Line by line, check the data for the string "casing" and state how many lines have it, nothing more.

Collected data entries

'''

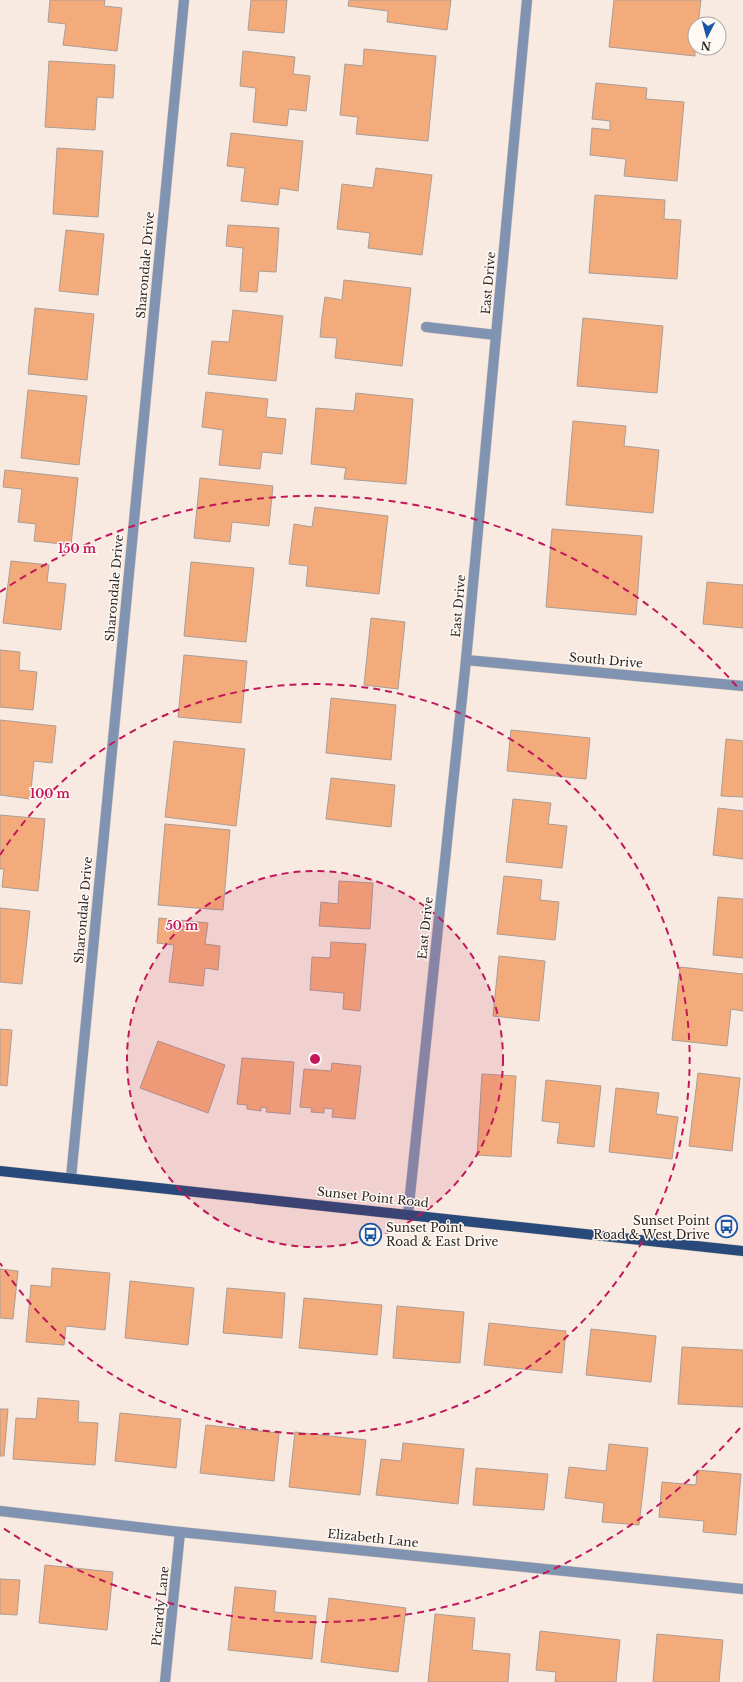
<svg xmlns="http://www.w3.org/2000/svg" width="743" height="1682" viewBox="0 0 743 1682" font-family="'Libre Baskerville',serif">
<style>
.building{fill:#f4ab7b;stroke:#ab9d95}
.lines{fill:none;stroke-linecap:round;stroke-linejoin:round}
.minor-casing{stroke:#d3c7bf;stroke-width:11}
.major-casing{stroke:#d3c7bf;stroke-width:11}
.minor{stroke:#8093b0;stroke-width:10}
.major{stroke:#284979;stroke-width:10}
.ring{fill:none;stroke:#c2185b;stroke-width:2;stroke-dasharray:7 5}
.labels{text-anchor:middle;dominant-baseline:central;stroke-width:3;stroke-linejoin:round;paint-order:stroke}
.street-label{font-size:12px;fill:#2c2623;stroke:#fff9f5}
.poi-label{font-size:12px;fill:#2c2623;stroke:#fff9f5;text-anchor:end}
.centre{fill:#c2185b;stroke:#fff9f5;stroke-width:2}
.ring-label{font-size:12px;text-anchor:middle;font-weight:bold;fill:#c2185b;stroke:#fff9f5;stroke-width:3;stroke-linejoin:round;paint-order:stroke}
</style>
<rect width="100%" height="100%" fill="#f8eae1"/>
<g class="building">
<polygon points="50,0 105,0 104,6 122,8 117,51 63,45 66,24 48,22"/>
<polygon points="251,0 287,0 284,33 248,30"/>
<polygon points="349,0 451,0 447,30 387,22 388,11 348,6"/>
<polygon points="614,0 701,0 698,24 695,24 695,56 609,47"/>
<polygon points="364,49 436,56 428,141 356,134 358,117 340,115 345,64 363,66"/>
<polygon points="243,51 295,57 293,74 310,76 306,111 289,109 287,126 253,122 256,88 240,86"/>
<polygon points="49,61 115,65 113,98 97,97 95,130 45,127"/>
<polygon points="596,83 647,88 646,99 684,102 677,181 624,176 626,159 590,155 592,128 610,130 610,121 592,119"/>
<polygon points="231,133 303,141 298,191 280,188 278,205 241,201 245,168 227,166"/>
<polygon points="57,148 103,151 98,217 53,214"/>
<polygon points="376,168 432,175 422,255 368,248 370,233 337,229 342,184 373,188"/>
<polygon points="595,195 665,200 664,219 681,220 677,279 589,273"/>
<polygon points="228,225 279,228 276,272 259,271 257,292 240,291 243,248 226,246"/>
<polygon points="66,230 104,234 98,295 59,291"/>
<polygon points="344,280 411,288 402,366 335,358 337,338 320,337 322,317 325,297 342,300"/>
<polygon points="35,308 94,314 87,380 28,374"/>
<polygon points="233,310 283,316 276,381 208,374 212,341 229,342"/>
<polygon points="583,318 663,326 657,393 577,386"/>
<polygon points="28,390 87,396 79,465 21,458"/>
<polygon points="206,392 268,399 266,417 286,419 282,454 262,452 260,469 219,465 223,430 202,427"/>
<polygon points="356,393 413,399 406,484 344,479 346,468 311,464 316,408 354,411"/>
<polygon points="573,421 626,426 624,446 659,450 653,513 566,505"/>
<polygon points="5,470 78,478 71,545 34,541 36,524 18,522 22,489 3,487"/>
<polygon points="200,478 273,486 269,526 232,522 230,542 194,538"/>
<polygon points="315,507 388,516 379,594 306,586 308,566 289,564 294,524 312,527"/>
<polygon points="552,529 642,536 636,615 546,607"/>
<polygon points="11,561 49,565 47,582 66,584 61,630 3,623"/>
<polygon points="191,562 254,568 246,642 184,636"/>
<polygon points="707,582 743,585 743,628 703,624"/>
<polygon points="371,618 405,622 398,689 364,685"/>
<polygon points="0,650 20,652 19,670 37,672 33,710 0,707"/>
<polygon points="184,655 247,661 241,723 178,717"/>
<polygon points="331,698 396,705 391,760 326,753"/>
<polygon points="0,720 56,726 52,763 34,761 30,799 0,795"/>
<polygon points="511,730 590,738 586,779 507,771"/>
<polygon points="726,739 743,741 743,797 721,796"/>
<polygon points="174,741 245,749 236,826 165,817"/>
<polygon points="331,778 395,785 391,827 326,819"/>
<polygon points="513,799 551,803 548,824 567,826 562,868 506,862"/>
<polygon points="718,808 743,811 743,859 713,855"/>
<polygon points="0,815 45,819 38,891 2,887 4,869 0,869"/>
<polygon points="165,824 230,830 223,910 158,905"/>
<polygon points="504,876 542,880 540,900 559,902 555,940 497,934"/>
<polygon points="339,881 373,883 370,929 319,926 321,902 338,904"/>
<polygon points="718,897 743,899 743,958 713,955"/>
<polygon points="0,908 30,911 22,984 0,982"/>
<polygon points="159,918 208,923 205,944 220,946 218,970 205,968 203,986 169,982 174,945 157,943"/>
<polygon points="331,942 366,944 360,1011 343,1009 344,993 310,990 312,957 330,958"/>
<polygon points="499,956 545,961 539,1021 493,1016"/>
<polygon points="680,967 743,974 743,1011 731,1009 727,1046 672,1040"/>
<polygon points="0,1029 12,1030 7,1086 0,1085"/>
<polygon points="158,1041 225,1065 208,1113 140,1088"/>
<polygon points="242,1058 294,1062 290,1114 266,1112 267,1108 261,1107 261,1111 247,1109 247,1105 237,1104"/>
<polygon points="332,1063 361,1066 355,1119 332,1117 333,1109 324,1108 324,1113 311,1112 312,1108 300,1107 304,1069 331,1071"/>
<polygon points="698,1073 740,1078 732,1151 689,1146"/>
<polygon points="482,1074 516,1076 511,1157 477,1155"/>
<polygon points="546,1080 601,1086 594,1147 557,1143 560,1123 542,1121"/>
<polygon points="616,1088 659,1093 656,1114 678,1117 672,1159 609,1152"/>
<polygon points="52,1268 110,1273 105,1330 66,1326 64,1345 26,1342 31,1285 51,1287"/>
<polygon points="0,1269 18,1271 13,1319 0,1318"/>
<polygon points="130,1281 194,1288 188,1345 125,1338"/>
<polygon points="227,1288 285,1293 282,1338 223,1333"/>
<polygon points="304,1298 382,1305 377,1355 299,1348"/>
<polygon points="397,1306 464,1312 460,1363 393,1358"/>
<polygon points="489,1323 566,1331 562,1373 484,1365"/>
<polygon points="591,1329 656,1336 651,1382 586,1375"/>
<polygon points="682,1347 743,1350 743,1407 678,1404"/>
<polygon points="38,1398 79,1401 78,1422 98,1423 95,1465 13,1459 16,1418 36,1419"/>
<polygon points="0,1409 8,1409 4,1456 0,1456"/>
<polygon points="120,1413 181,1419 176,1468 115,1461"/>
<polygon points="206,1425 279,1433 274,1481 200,1473"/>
<polygon points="295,1432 366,1440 360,1495 289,1487"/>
<polygon points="403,1443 464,1449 458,1504 376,1495 381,1459 401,1461"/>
<polygon points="609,1444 648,1448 639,1525 602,1522 604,1503 565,1498 569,1467 606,1471"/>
<polygon points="476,1468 548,1474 544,1510 473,1505"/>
<polygon points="697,1470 741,1474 736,1535 703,1532 704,1521 659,1517 662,1482 696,1485"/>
<polygon points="45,1565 113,1572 107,1630 39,1623"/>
<polygon points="0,1579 20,1580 17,1615 0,1614"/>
<polygon points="235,1587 276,1591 274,1612 316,1616 312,1659 228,1650"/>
<polygon points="329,1598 406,1608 398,1672 321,1662"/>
<polygon points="435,1614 475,1618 472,1650 510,1654 508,1682 428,1682"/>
<polygon points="540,1631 620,1640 616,1682 555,1682 556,1672 536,1670"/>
<polygon points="657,1634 723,1640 719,1682 653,1682"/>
</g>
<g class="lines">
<defs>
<g id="minor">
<polyline points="426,327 496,335"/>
<polyline points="466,660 743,686"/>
<polyline points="71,1178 184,0"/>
<polyline points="408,1214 466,660 527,0"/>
<polyline points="0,1511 180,1532 743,1589"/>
<polyline points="165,1682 180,1532"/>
</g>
<polyline id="major" points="0,1171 743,1251"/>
</defs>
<use href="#minor" class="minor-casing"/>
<use href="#major" class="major-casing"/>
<use href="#minor" class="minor"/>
<use href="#major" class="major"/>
</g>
<circle cx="315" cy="1059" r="188" fill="#c2185b" fill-opacity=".12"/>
<g class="ring">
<circle cx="315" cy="1059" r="188"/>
<path d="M0 855A375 375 0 1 1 0 1263"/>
<path d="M740 1428A563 563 0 0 1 0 1526M0 592A563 563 0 0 1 740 690"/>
</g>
<defs>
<symbol id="bus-ring" viewBox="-11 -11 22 22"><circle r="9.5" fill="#fff9f5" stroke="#1b56a7" stroke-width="1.5"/><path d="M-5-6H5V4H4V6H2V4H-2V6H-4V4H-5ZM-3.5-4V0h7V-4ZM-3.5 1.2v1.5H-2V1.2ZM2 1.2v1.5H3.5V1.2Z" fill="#1b56a7"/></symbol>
</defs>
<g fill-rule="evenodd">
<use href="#bus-ring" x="714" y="1214" width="25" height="25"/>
<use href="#bus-ring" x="358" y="1222" width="25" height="25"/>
</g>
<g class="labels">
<g class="street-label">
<text transform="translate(145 265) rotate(-85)">Sharondale Drive</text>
<text transform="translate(488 283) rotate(-85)">East Drive</text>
<text transform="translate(114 588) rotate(-85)">Sharondale Drive</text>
<text transform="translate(458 606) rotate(-85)">East Drive</text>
<text transform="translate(606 660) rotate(5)">South Drive</text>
<text transform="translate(83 910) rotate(-85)">Sharondale Drive</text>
<text transform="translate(425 928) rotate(-84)">East Drive</text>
<text transform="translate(373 1197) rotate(6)">Sunset Point Road</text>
<text transform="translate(373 1538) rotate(6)">Elizabeth Lane</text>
<text transform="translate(160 1606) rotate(-84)">Picardy Lane</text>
</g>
<g class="poi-label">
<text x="710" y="1220">Sunset Point<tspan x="710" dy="14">Road &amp; West Drive</tspan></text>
<text x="386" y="1227" text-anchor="start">Sunset Point<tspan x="386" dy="14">Road &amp; East Drive</tspan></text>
</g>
</g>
<circle cx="315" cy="1059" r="6" class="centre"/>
<g class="ring-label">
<text x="77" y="553">150 m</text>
<text x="50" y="798">100 m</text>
<text x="182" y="930">50 m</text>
</g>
<g transform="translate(707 36) rotate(186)"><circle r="19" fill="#fff9f5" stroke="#aba5a1"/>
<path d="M0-3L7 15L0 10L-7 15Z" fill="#1b56a7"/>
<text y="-6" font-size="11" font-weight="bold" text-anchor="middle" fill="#2c2623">N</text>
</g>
</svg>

'''

▶ [Finished task]:
4